August 25, 2017

Katahdin Region business owner glad national monument is here to stay

Courtesy / Three Rivers Whitewater
Courtesy / Three Rivers Whitewater
Whitewater rafting tourists enjoy a ride through swirling rapids, with their guide, Joe Christopher, owner of Three Rivers Whitewater and several related outdoor recreation businesses in the Katahdin Region, flashing a victory sign. Christopher told Mainebiz today he's relieved that the national monument will be preserved, according to press reports about Interior Secretary Ryan Zinke's recommendations delivered Thursday to President Trump.

Business owners in the Katahdin Region are relieved that the Katahdin Woods and Waters National Monument will be preserved, although details of Interior Secretary Ryan Zinke's report and recommendations to President Trump remain unknown today.

"There's been a lot of uncertainty and uneasiness for the businesspeople of this area," Joe Christopher, owner of Three Rivers Whitewater and several related outdoor recreation businesses, told Mainebiz in a telephone interview Friday morning. "We're thrilled about the decision to keep it a national monument. … It's a gift that rivals Gov. Baxter's gift [resulting in the 200,000 acre Baxter State Park, which includes Mount Katahdin]. It's incredibly beautiful and it's been the only glimmer of hope this region has had in a long, long time."

Christopher said he's owned Three Rivers Whitewater for 21 years, offering rafting adventures in the region on the Penobscot, Kennebec and Dead rivers. He also owns a skydiving business as well as the Penobscot River Outpost, located just outside Millinocket, which was built in 2005 and features lodging that includes yurts, summer camps, bunk houses and tent camping and the Boatman's Bar and Grill.

Christopher said there's definitely been an uptick in inquiries from tourists since Katahdin Woods and Waters was named a national monument last August by President Obama. He's also seen evidence that it's spurring new real estate investments in the region.

He's now eager to see the planning process proceed without any further uncertainty regarding the long-term management of the 87,500-acre Katahdin Woods and Waters National Monument by the National Park Service.

"It's a massive asset being part of the National Park Service," he said. "Acadia National Park is the No. 1 tourist destination in Maine. I think there's opportunities for this region to market Katahdin Woods and Waters in conjunction with Acadia and bring more of those visitors inland to spend an extra day or two of time here in Maine."
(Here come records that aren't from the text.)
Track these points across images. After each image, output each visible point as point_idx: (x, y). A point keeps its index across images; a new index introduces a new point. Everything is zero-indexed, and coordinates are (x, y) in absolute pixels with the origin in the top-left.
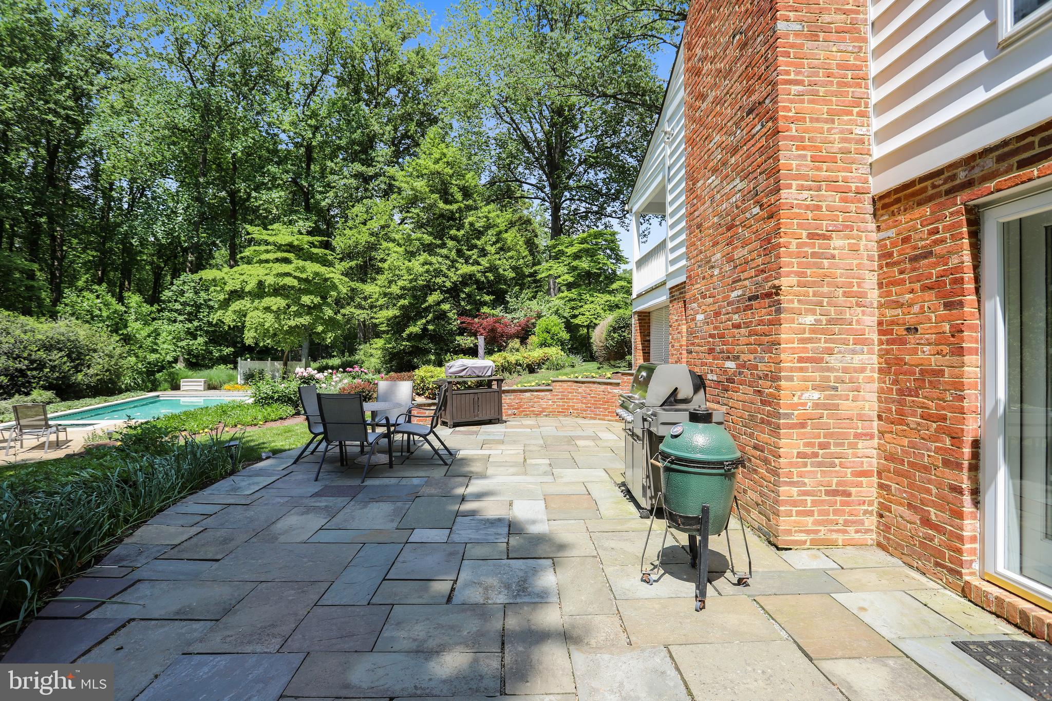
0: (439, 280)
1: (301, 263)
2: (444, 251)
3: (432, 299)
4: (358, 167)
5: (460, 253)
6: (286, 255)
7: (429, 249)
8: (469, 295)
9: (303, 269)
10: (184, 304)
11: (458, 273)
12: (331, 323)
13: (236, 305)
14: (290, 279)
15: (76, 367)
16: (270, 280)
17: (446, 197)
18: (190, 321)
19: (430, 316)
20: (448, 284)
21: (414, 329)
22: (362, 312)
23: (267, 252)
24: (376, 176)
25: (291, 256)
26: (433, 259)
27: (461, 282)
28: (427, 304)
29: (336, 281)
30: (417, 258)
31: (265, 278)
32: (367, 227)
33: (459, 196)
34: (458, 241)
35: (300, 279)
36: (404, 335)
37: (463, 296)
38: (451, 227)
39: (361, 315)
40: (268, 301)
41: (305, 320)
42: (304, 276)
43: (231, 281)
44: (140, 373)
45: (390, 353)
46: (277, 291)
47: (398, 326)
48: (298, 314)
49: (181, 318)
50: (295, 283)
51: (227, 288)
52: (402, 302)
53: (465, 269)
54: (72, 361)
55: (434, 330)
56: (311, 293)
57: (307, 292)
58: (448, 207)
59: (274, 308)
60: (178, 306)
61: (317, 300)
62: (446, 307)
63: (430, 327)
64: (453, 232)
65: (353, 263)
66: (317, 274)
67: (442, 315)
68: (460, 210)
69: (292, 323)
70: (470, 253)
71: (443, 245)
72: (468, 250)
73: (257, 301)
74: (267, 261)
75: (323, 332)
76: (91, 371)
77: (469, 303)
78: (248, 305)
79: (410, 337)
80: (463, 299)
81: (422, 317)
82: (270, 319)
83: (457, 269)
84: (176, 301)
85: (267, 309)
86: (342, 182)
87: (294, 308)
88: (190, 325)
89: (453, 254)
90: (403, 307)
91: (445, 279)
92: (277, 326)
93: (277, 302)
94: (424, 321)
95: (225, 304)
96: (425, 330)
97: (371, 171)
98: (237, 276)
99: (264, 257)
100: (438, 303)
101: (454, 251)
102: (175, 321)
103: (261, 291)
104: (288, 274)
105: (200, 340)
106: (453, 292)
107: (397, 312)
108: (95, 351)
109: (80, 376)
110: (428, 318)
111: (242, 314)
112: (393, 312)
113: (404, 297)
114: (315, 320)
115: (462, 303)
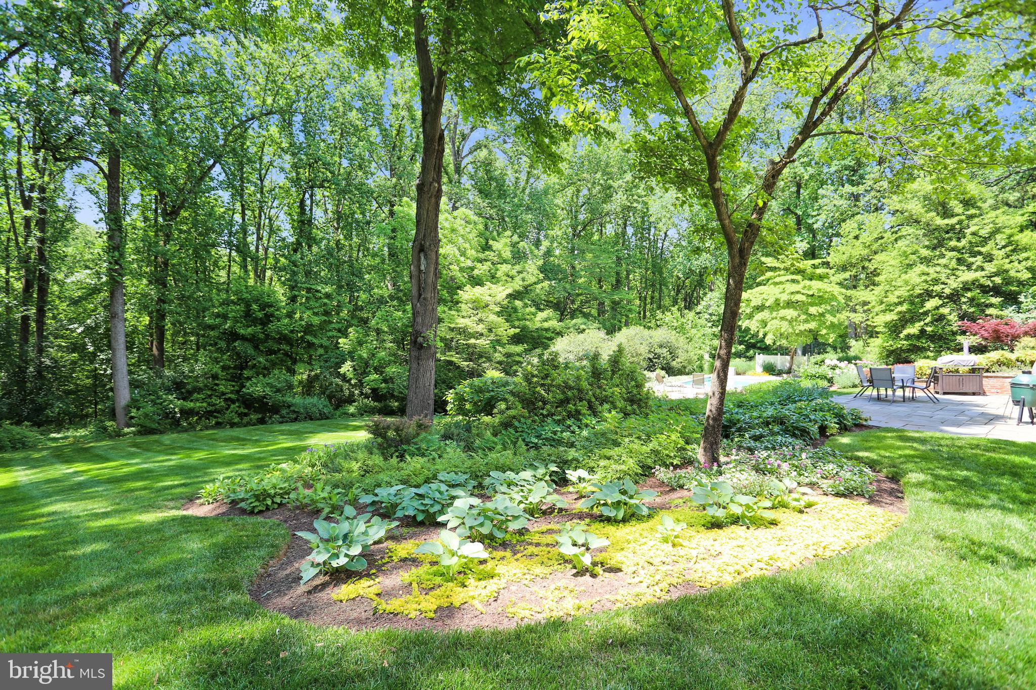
0: (938, 288)
1: (807, 283)
2: (942, 261)
3: (930, 304)
5: (960, 261)
6: (794, 277)
7: (926, 261)
8: (972, 300)
9: (809, 287)
11: (959, 280)
12: (832, 327)
13: (759, 316)
14: (800, 295)
16: (784, 297)
17: (946, 212)
19: (929, 319)
20: (948, 291)
21: (913, 329)
23: (780, 275)
25: (799, 277)
26: (931, 270)
27: (962, 289)
28: (925, 309)
29: (835, 293)
30: (914, 270)
31: (780, 295)
32: (860, 241)
33: (958, 208)
34: (959, 251)
35: (808, 295)
36: (902, 335)
37: (964, 300)
38: (950, 239)
40: (784, 312)
41: (812, 325)
42: (810, 292)
43: (754, 299)
45: (888, 350)
46: (789, 304)
47: (895, 329)
48: (806, 321)
50: (803, 298)
51: (752, 304)
52: (899, 308)
53: (966, 275)
55: (932, 331)
56: (816, 305)
57: (812, 304)
58: (947, 221)
59: (789, 318)
61: (821, 309)
62: (945, 311)
63: (929, 329)
64: (953, 243)
65: (847, 275)
66: (820, 290)
67: (941, 318)
68: (960, 222)
69: (802, 328)
70: (972, 260)
71: (942, 256)
72: (970, 257)
73: (774, 313)
74: (781, 283)
75: (826, 334)
76: (678, 360)
77: (971, 306)
78: (768, 316)
79: (908, 337)
80: (965, 303)
81: (920, 320)
82: (785, 324)
83: (957, 277)
85: (782, 318)
87: (803, 317)
89: (953, 264)
90: (900, 313)
91: (943, 286)
92: (790, 330)
93: (790, 313)
94: (922, 323)
96: (922, 331)
98: (758, 295)
99: (777, 280)
100: (937, 308)
101: (954, 260)
103: (777, 305)
104: (798, 292)
106: (954, 298)
107: (895, 317)
108: (678, 348)
110: (926, 321)
111: (764, 323)
112: (891, 317)
113: (900, 303)
114: (820, 326)
115: (964, 307)
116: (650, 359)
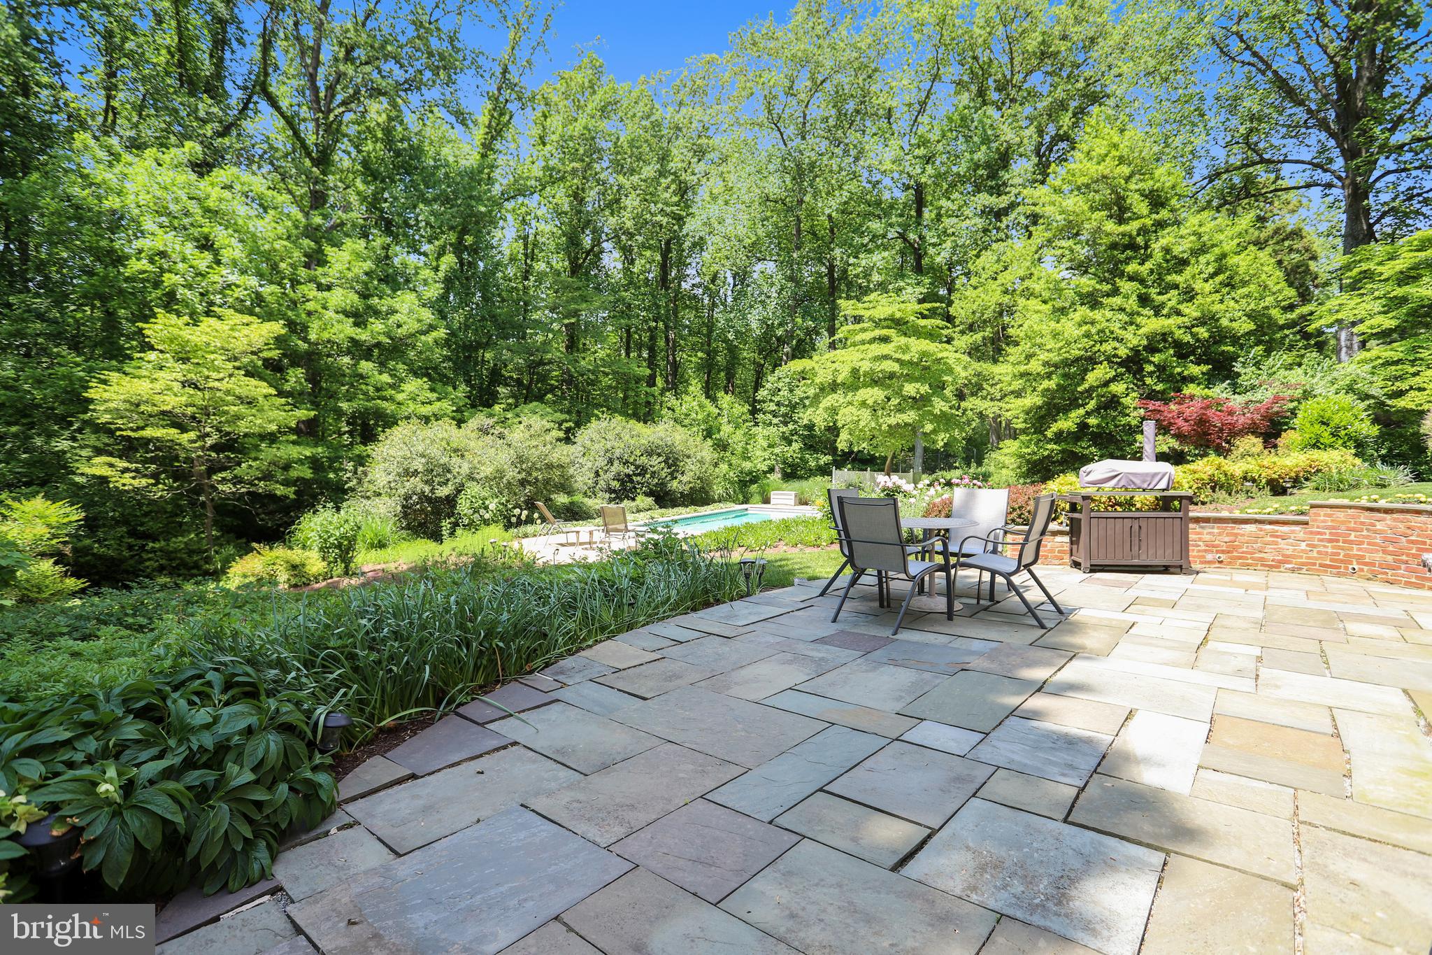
1: (904, 341)
2: (1117, 301)
3: (1094, 377)
4: (984, 199)
5: (1144, 300)
6: (885, 332)
7: (1092, 301)
8: (1161, 368)
9: (906, 349)
10: (778, 404)
11: (1141, 331)
12: (945, 420)
13: (828, 401)
14: (889, 362)
15: (671, 474)
16: (865, 366)
17: (1120, 212)
18: (786, 424)
19: (1092, 405)
20: (1123, 352)
21: (1067, 423)
22: (992, 404)
23: (864, 330)
24: (1013, 206)
25: (891, 332)
26: (1097, 315)
27: (1145, 348)
28: (1086, 386)
29: (951, 362)
30: (1071, 315)
31: (860, 364)
32: (998, 282)
33: (1142, 207)
34: (1142, 282)
35: (901, 362)
36: (1049, 434)
37: (1149, 368)
38: (1128, 261)
39: (990, 408)
40: (863, 394)
41: (910, 416)
42: (906, 357)
43: (821, 372)
44: (731, 483)
45: (1028, 462)
46: (875, 381)
47: (1041, 418)
48: (900, 410)
49: (775, 421)
50: (895, 367)
51: (817, 380)
52: (1046, 384)
53: (1152, 324)
54: (670, 467)
55: (1098, 426)
56: (917, 380)
57: (910, 378)
58: (1123, 228)
59: (870, 402)
60: (773, 407)
61: (925, 389)
62: (1118, 388)
63: (1093, 421)
64: (1132, 268)
65: (978, 337)
66: (924, 354)
67: (1113, 403)
68: (1143, 231)
69: (892, 421)
70: (1162, 298)
71: (1115, 292)
72: (1160, 294)
73: (850, 394)
74: (863, 342)
75: (934, 431)
76: (685, 479)
77: (1160, 380)
78: (842, 400)
79: (1059, 437)
80: (1151, 374)
81: (1078, 406)
82: (866, 414)
83: (1138, 326)
84: (771, 401)
85: (863, 404)
86: (964, 225)
87: (895, 401)
88: (785, 429)
89: (1132, 303)
90: (1047, 392)
91: (1116, 344)
92: (873, 425)
93: (874, 394)
94: (1081, 411)
95: (816, 400)
96: (1083, 426)
97: (1003, 201)
98: (829, 364)
99: (859, 338)
100: (1106, 384)
101: (1134, 297)
102: (770, 424)
103: (856, 381)
104: (886, 357)
105: (796, 446)
106: (1133, 364)
107: (1039, 401)
108: (689, 457)
109: (675, 484)
110: (1089, 408)
111: (834, 411)
112: (1032, 400)
113: (1049, 376)
114: (922, 417)
115: (1148, 381)
116: (628, 476)
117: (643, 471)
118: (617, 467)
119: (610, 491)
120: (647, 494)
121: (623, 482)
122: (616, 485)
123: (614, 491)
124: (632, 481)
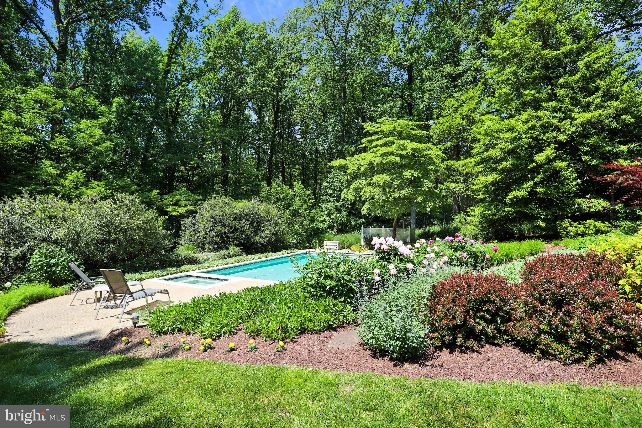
0: (550, 135)
1: (401, 143)
3: (542, 156)
6: (390, 139)
8: (593, 148)
9: (403, 147)
12: (430, 195)
13: (354, 185)
14: (393, 157)
15: (256, 231)
16: (378, 160)
18: (338, 201)
21: (520, 192)
23: (377, 140)
25: (394, 139)
26: (540, 114)
27: (581, 133)
28: (534, 164)
31: (375, 159)
33: (568, 39)
34: (572, 88)
35: (401, 156)
36: (507, 200)
37: (585, 149)
38: (559, 75)
39: (458, 188)
40: (377, 178)
41: (407, 192)
42: (404, 153)
43: (351, 166)
44: (301, 236)
45: (491, 220)
46: (384, 169)
47: (496, 191)
48: (401, 187)
49: (332, 200)
50: (398, 159)
51: (349, 171)
52: (505, 164)
53: (582, 117)
54: (254, 227)
55: (545, 193)
56: (411, 168)
57: (407, 167)
58: (553, 53)
59: (381, 183)
60: (331, 192)
61: (417, 173)
62: (561, 164)
63: (539, 190)
64: (564, 79)
65: (448, 145)
66: (415, 151)
67: (556, 174)
68: (570, 54)
69: (396, 195)
72: (584, 98)
73: (369, 179)
74: (377, 147)
75: (423, 202)
76: (264, 235)
78: (364, 183)
79: (515, 202)
80: (585, 153)
81: (527, 180)
82: (379, 191)
84: (330, 188)
85: (377, 185)
87: (397, 182)
88: (337, 204)
90: (504, 170)
92: (384, 198)
93: (384, 178)
94: (531, 183)
95: (349, 183)
96: (533, 193)
98: (356, 162)
99: (374, 144)
100: (550, 161)
102: (329, 201)
103: (372, 169)
104: (392, 154)
105: (343, 214)
107: (496, 176)
108: (267, 220)
109: (257, 238)
110: (537, 179)
111: (359, 190)
112: (493, 177)
113: (505, 159)
114: (416, 193)
115: (585, 158)
116: (225, 233)
117: (235, 230)
118: (218, 228)
119: (213, 243)
120: (236, 245)
121: (222, 237)
122: (217, 239)
123: (216, 243)
124: (227, 237)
Zinke's summary short on details

Zinke delivered a draft report to the president on Thursday that included his findings and recommendations for Katahdin Woods and Waters and 26 other national monuments on national monuments he evaluated as a result of Trump's April 26 executive order calling for a review of national monuments created since 1996. A two-page summary of that report, which is heavy on process and short on details, can be read here.

The Bangor Daily News reported that unnamed sources briefed by Zinke said that his report advises Trump to keep the monument's boundaries intact, while making "some changes on allowable uses." One of the sources said the changes could include permitting demonstrations of historic logging practices.

The Washington Post reported that a White House official confirmed that President Trump had received the full report but would not say when it would be released or when the president would act on Zinke's recommendations.

Jym St. Pierre, Maine director of RESTORE: The North Woods, in a statement sent to Mainebiz, said he was cautiously optimistic about the future of Katahdin Woods and Waters National Monument.

"We are waiting to see the full report, but it looks like it will not propose troubling changes to the national monument," he said. "Our organization has been involved in the fate of the Katahdin region for 25 years. We have spent a lot of time in the area. In fact, I was guiding in the Katahdin national monument just yesterday. I met people from Millinocket who used to be skeptical as well as others from out-of-state who were anxious to see the area. They all had one thing in common. They love the new national monument."

Three Rivers Whitewater's Joe Christopher said he hoped that both Trump and Gov. Paul LePage will now allow the region to move full speed ahead with planning on optimizing the economic benefits of having the Katahdin Woods and Waters National Monument as part of the National Park Service.

"Hopefully, this is the last of the controversy," he said.